La media, pequeña y lastimosa, yacía aún en el suelo, cerca de la casa. Iris la levantó. Yo me precipité hacia la puerta entreabierta del garaje. Atravesado sobre el umbral había un objeto. Casi tropecé con él, me aparté hacia un lado para evitarlo. Era una maleta. Estaba abierta y su contenido yacía desparramado por el piso, en revuelta confusión.
Oí la voz de Iris.
—Es una media perfectamente buena. Debe de ser de Mimí.

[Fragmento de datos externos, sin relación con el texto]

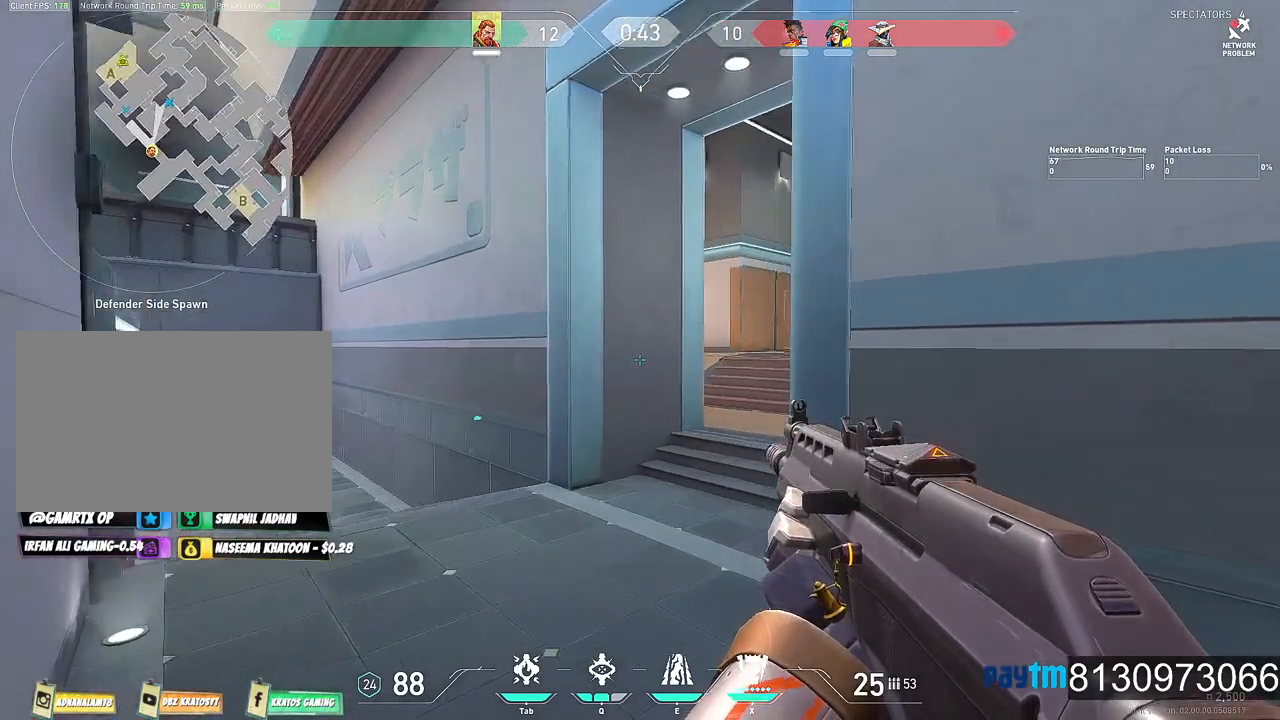
{"keys": ["a", "shift"], "mouse": [], "mouse_move": "still", "events": []}
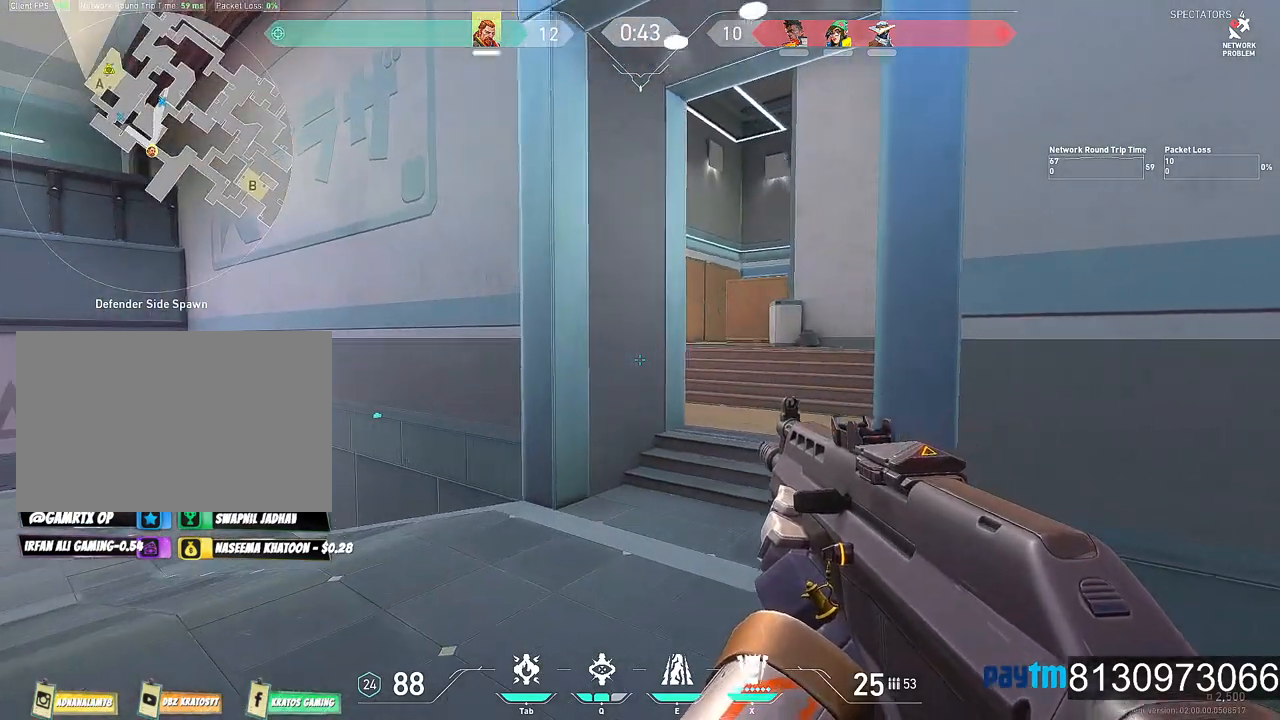
{"keys": ["shift"], "mouse": [], "mouse_move": "still", "events": [[467, "a", "up"]]}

—Lo es —respondí—. Aquí está su maleta. La han abierto y la han registrado.
Iris se me acercó. Yo salté por encima de la maleta, penetrando en el oscuro interior del garaje. Pude advertir una llave de luz en la pared. La hice girar.
Iris, a mis espaldas, lanzó una pequeña exclamación entrecortada.
Yo también estaba muy lejos de sentirme dueño de mí.
Mimí Burnett yacía despatarrada junto al cupé verde de Chuck, sobre la piedra desnuda del piso del garaje. El abrigo de piel, extendido desde sus hombros, se asemejaba a las alas de un murciélago muerto. El vestido medieval estaba arrugado y torcido, y su cabeza se hallaba en media de un charco de sangre.
Se veía a su lado una piedra, de borde irregular y manchado de sangre. Era más que evidente el propósito con que se la había utilizado.
Me arrodillé, tembloroso, inclinándome sobre ella. Los ojos de Mimí miraban con ciega fijeza. Sus labios, ya no más ingenuamente traviesos, se entreabrían en una tonta sonrisa sin sentido.
Miré el aterrorizado rostro de mi mujer.
—Peter —susurró—; ¿está…, está…?
—Sí —contesté—. Es eso exactamente: está muerta. Parece que la era de accidentes ha terminado. Esta vez se trata de un asesinato; de un sencillo y honrado asesinato, que no deja lugar a ninguna duda.